The result should be the listing below, restated exactly, with its pictures left out.

Provided information section start

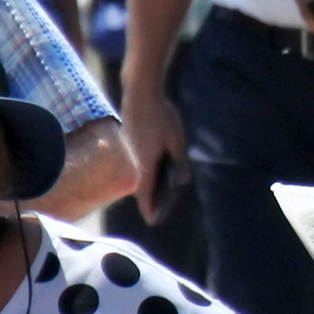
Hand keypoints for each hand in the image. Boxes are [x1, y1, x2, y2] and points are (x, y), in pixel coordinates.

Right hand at [119, 83, 185, 216]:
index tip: (152, 221)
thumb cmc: (160, 115)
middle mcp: (134, 159)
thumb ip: (180, 162)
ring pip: (140, 171)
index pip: (146, 192)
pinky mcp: (130, 140)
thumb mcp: (177, 140)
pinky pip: (138, 160)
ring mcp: (130, 149)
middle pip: (142, 184)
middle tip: (160, 210)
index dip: (149, 208)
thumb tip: (183, 181)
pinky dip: (146, 168)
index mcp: (145, 162)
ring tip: (163, 191)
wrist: (140, 91)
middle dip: (151, 197)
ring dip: (149, 181)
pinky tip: (157, 167)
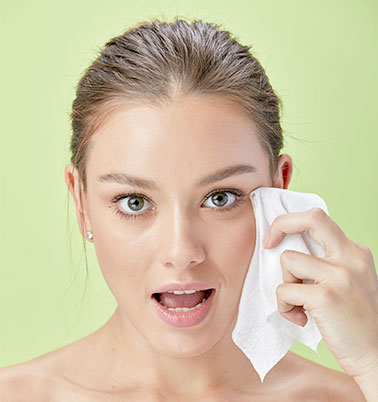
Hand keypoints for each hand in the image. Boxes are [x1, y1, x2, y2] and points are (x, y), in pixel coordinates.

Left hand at [264, 207, 377, 379]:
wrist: (376, 356)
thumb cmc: (355, 321)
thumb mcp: (351, 281)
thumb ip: (328, 262)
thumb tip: (288, 249)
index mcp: (355, 252)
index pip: (319, 219)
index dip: (291, 222)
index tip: (275, 238)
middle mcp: (351, 258)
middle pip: (310, 219)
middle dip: (280, 225)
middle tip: (269, 245)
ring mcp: (339, 276)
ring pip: (288, 260)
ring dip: (285, 283)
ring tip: (299, 304)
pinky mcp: (325, 296)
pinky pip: (284, 290)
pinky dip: (284, 306)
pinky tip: (301, 319)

Provided information section end

Solution to the problem:
Hand keypoints for each hand in the image. Boxes are [x1, y1, x2, y2] and points are (x, y), in pixel coordinates.

Right hand at [119, 83, 185, 216]:
index tip: (152, 221)
thumb cmc: (160, 115)
middle mcp: (134, 159)
thumb ip: (180, 162)
ring pip: (140, 171)
index pip: (146, 192)
pinky mcp: (130, 140)
thumb mcp: (177, 140)
pinky pip: (138, 160)
ring mcp: (130, 149)
middle pip: (142, 184)
middle tip: (160, 210)
index dip: (149, 208)
thumb tip: (183, 181)
pinky dip: (146, 168)
index mcp: (145, 162)
ring tip: (163, 191)
wrist: (140, 91)
middle dip: (151, 197)
ring dip: (149, 181)
pinky tip: (157, 167)
Hand keypoints for each hand in the image. Boxes are [x1, y1, x2, y2] and points are (x, y), in pixel coordinates.

Left hand at [264, 207, 377, 379]:
wrist: (376, 356)
thumb cmc: (355, 321)
thumb mcp: (351, 281)
thumb ip: (328, 262)
thumb tip: (288, 249)
index mcp: (355, 252)
index pip: (319, 219)
index dip: (291, 222)
index tip: (275, 238)
middle mcp: (351, 258)
middle pip: (310, 219)
middle dip: (280, 225)
middle tip: (269, 245)
ring mcp: (339, 276)
ring pip: (288, 260)
ring dip: (285, 283)
ring tip: (299, 304)
pinky mcp: (325, 296)
pinky pip: (284, 290)
pinky dip: (284, 306)
pinky tip: (301, 319)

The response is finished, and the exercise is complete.